Mega-yardage or ultra-short yardage, breaststorker or freesytyler, efficiency through the water is a key to fast swimming. To master this coordinated movement is to have a strong core, where the muscles of the abdominal wall are a primary component. Besides linking the movement of the upper and lower body, the abdominal muscles also assist with the body-rolling movements that happen during freestyle and backstroke, and are responsible for the movements of the torso during butterfly, breaststroke, and underwater dolphin kicking.
So what better way to tighten that core then to do a killer Ab workout in only 6 short minutes. And, the best part is, you can do this from your home. No, this isn’t “6 minute abs to get ripped six-packs for the gullible masses,” because we know that there’s more to abs than just exercising the muscles. This is a specific workout to help swimmers and athletes strengthen the muscles and improve athletic performance. Given the length of an average swim race, 6 minutes is actually enough to improve performance. Whenever you have some time to spare, take a sit anywhere and begin. Are you ready for this? Here it is:
6 Minute Six-Pack Abs Workout: this workout should be done either 3 or 4 time, but do what feels good to you. If at any point you stop during one of the exercises, do 12 deep air squats as a rest then go back into the exercise you were during and being from the beginning. Make sure you rest between sets, somewhere between 30 seconds to one minute.

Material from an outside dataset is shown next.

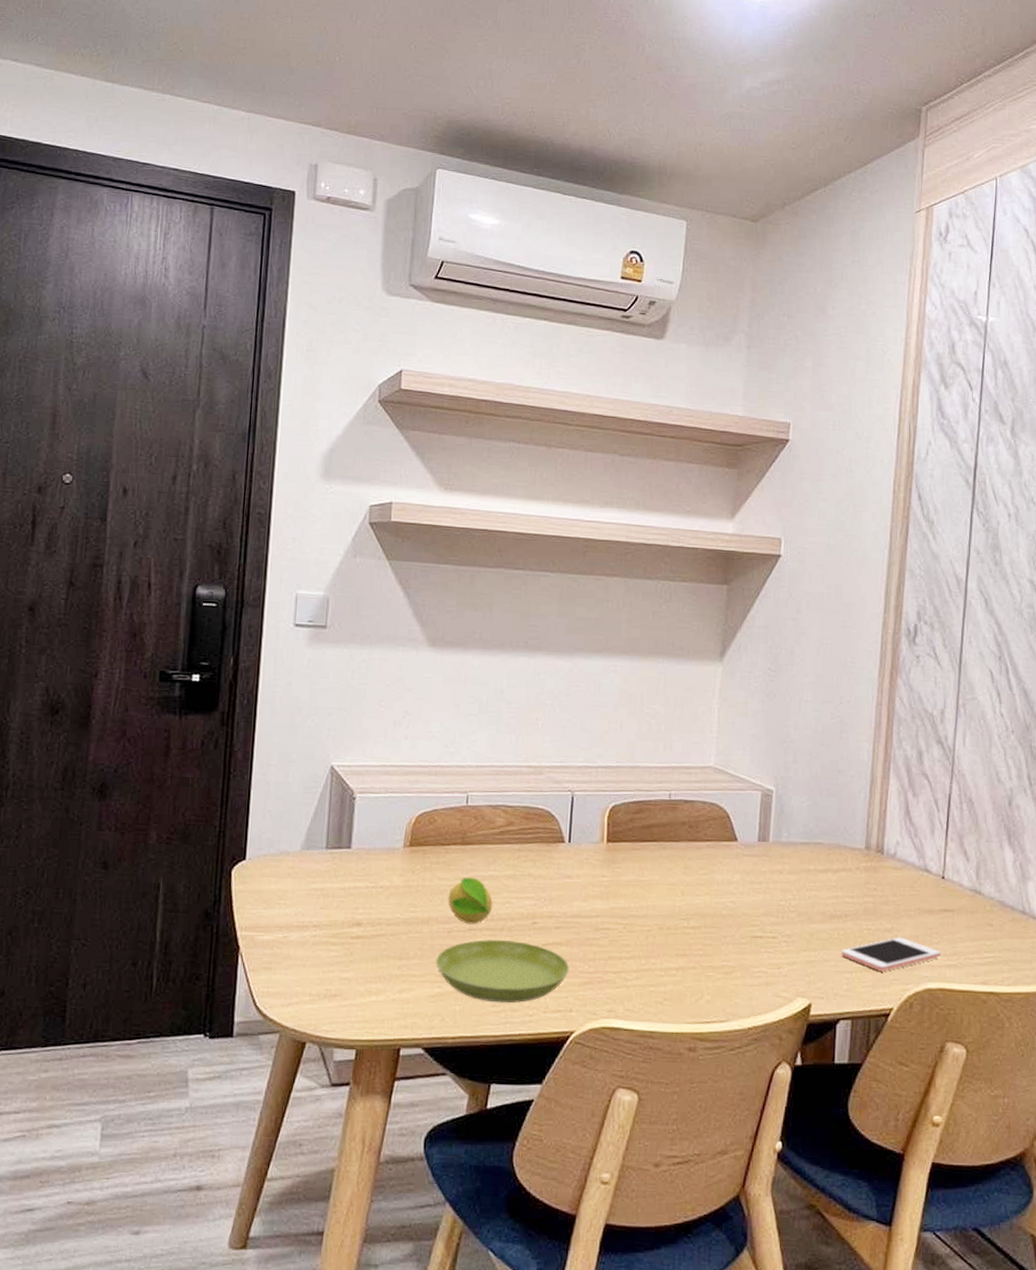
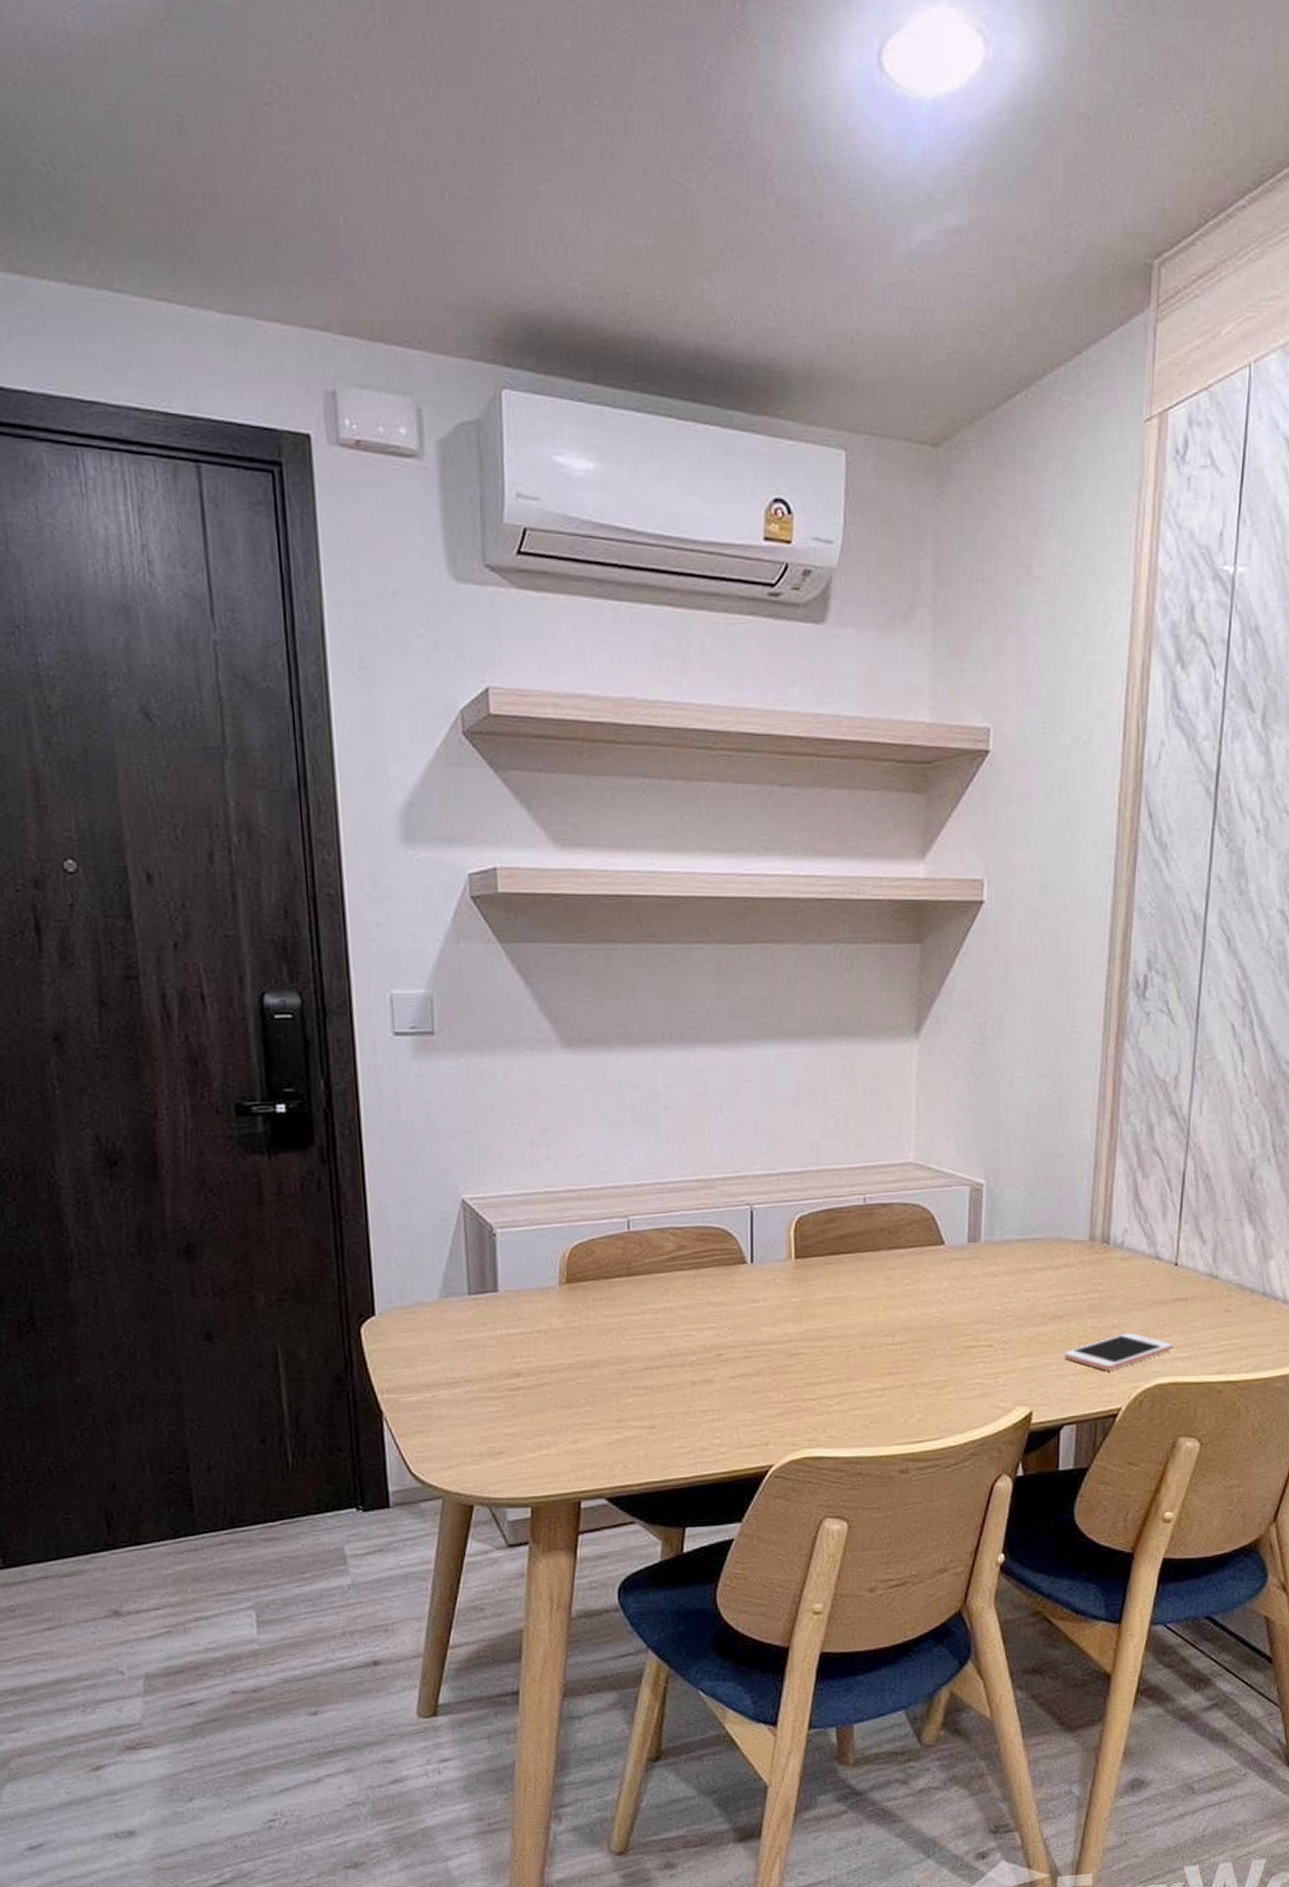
saucer: present [436,939,570,1004] -> none [611,1376,763,1444]
fruit: present [448,877,493,925] -> none [617,1311,670,1363]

- Russian Twists with a kettle ball x 30
- MoreFit Climbers x 12
- V-ups x 12
You will be sore after this workout so make sure you stretch you abs. You can do this by lying on you stomach, placing your hands under your shoulders, and pressing your chest up, keeping your hips on the ground. This will help you not be too sore the next day and it also helps with the formation of you abs. Just spend a couple of minutes doing this stretch then you are good to go.